> _DIRECTIVE 1_:
Put the stretch of entries from the first line through the line containing "法人番号6000020202207" into a Markdown table with the columns "Row" and "Line", leaving out blank lines.

Following a surge of traffic from Hacker News which overloaded our servers, we re-built our hosting stack using the latest best practices for high performance browser networking resulting in 94/100+ scores on Google PageSpeed Insights, and A+ scores on SSL Labs. In this post we will share how we did it.
After a big revamp of www.airport-parking-shop.co.uk in 2014, we wrote an article on how we built the accompanying mobile app in 2 weeks using the Ionic framework and posted a link to Hacker News on Wednesday, November 12th.
Within an hour our link had jumped to the second spot on the Hacker News homepage and, as a result, our site got bombarded for the next few hours.
Eventually, as the visitors grew in numbers, this all got a bit too much and things started falling apart despite our best efforts! Our new site simply couldn’t keep up and pages began to time out which very quickly lost us our spot on the Hacker News homepage.
Assessing the situation
The interest in our blog post was fantastic, but the unexpected surge in traffic had exposed some serious issues at our end, and had us rethinking the way we host our site.
Our recent switch to HTTPS, as prompted by Google’s inclusion of HTTPS into ranking factors, also didn’t help things and our implementation was far from optimised.
We looked at what went wrong and decided to, a) dramatically increase the load capacity of our site and b) push our Google PageSpeed score into the high 90s.

> _INFORMATION_:
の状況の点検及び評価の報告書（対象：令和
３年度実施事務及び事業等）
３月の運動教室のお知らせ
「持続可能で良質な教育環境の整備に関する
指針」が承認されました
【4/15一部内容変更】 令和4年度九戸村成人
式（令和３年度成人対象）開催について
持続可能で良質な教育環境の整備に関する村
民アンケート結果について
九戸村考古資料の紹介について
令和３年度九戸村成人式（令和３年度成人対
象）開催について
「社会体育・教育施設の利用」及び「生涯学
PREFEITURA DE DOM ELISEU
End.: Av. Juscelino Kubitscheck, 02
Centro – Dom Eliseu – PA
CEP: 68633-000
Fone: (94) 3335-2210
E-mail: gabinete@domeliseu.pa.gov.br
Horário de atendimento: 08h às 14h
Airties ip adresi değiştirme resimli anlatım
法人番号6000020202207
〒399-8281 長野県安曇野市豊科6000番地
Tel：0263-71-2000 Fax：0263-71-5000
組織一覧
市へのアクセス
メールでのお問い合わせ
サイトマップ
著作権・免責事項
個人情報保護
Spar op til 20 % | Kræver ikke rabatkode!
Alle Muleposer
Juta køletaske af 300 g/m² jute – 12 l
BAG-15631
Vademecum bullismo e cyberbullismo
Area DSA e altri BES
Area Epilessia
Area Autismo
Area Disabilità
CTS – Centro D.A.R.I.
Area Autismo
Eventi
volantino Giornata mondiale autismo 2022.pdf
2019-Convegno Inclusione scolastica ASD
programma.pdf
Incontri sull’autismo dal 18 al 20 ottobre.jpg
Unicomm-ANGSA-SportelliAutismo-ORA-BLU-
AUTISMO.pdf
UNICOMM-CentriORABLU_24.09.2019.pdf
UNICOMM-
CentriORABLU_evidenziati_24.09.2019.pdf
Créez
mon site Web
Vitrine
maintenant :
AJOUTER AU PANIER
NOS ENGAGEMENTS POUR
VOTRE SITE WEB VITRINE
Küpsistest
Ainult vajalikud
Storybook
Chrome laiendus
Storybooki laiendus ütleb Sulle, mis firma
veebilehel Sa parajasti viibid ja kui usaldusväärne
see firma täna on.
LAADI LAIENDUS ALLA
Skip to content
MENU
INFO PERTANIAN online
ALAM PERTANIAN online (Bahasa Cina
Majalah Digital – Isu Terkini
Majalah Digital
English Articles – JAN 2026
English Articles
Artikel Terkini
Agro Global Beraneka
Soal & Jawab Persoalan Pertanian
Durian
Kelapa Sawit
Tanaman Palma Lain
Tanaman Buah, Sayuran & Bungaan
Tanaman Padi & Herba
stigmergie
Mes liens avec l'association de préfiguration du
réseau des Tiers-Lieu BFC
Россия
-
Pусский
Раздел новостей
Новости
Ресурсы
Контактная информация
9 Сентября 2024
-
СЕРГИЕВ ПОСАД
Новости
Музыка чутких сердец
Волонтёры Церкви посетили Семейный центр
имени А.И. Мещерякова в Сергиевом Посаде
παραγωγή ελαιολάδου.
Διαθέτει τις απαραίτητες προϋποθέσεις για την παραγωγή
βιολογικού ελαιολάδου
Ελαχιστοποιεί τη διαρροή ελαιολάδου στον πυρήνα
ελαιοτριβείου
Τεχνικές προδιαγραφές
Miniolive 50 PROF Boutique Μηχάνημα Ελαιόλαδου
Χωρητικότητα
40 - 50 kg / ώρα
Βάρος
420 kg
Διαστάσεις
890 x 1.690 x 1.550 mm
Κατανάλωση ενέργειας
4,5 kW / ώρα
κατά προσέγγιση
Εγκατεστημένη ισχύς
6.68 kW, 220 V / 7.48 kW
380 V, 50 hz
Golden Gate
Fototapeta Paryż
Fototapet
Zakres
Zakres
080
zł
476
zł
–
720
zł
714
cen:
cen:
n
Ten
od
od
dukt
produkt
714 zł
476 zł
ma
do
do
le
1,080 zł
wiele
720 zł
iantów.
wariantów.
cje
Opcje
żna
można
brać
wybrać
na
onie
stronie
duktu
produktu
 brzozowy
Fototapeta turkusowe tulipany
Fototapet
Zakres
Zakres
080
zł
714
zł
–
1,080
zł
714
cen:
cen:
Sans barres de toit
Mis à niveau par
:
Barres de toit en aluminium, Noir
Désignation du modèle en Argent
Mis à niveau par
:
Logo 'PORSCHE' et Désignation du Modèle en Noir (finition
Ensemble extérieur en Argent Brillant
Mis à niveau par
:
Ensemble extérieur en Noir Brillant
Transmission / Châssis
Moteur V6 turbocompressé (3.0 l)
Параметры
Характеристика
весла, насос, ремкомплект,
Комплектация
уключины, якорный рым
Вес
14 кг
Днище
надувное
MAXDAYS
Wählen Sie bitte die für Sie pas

> _DIRECTIVE 2_:
According to the hosting-stack article, on what day was the link posted to Hacker News?

> _YOUR RESPONSE 1_:
| Row | Line |
|---|---|
| 1 | の状況の点検及び評価の報告書（対象：令和 |
| 2 | ３年度実施事務及び事業等） |
| 3 | ３月の運動教室のお知らせ |
| 4 | 「持続可能で良質な教育環境の整備に関する |
| 5 | 指針」が承認されました |
| 6 | 【4/15一部内容変更】 令和4年度九戸村成人 |
| 7 | 式（令和３年度成人対象）開催について |
| 8 | 持続可能で良質な教育環境の整備に関する村 |
| 9 | 民アンケート結果について |
| 10 | 九戸村考古資料の紹介について |
| 11 | 令和３年度九戸村成人式（令和３年度成人対 |
| 12 | 象）開催について |
| 13 | 「社会体育・教育施設の利用」及び「生涯学 |
| 14 | PREFEITURA DE DOM ELISEU |
| 15 | End.: Av. Juscelino Kubitscheck, 02 |
| 16 | Centro – Dom Eliseu – PA |
| 17 | CEP: 68633-000 |
| 18 | Fone: (94) 3335-2210 |
| 19 | E-mail: gabinete@domeliseu.pa.gov.br |
| 20 | Horário de atendimento: 08h às 14h |
| 21 | Airties ip adresi değiştirme resimli anlatım |
| 22 | 法人番号6000020202207 |

> _YOUR RESPONSE 2_:
Wednesday, November 12th.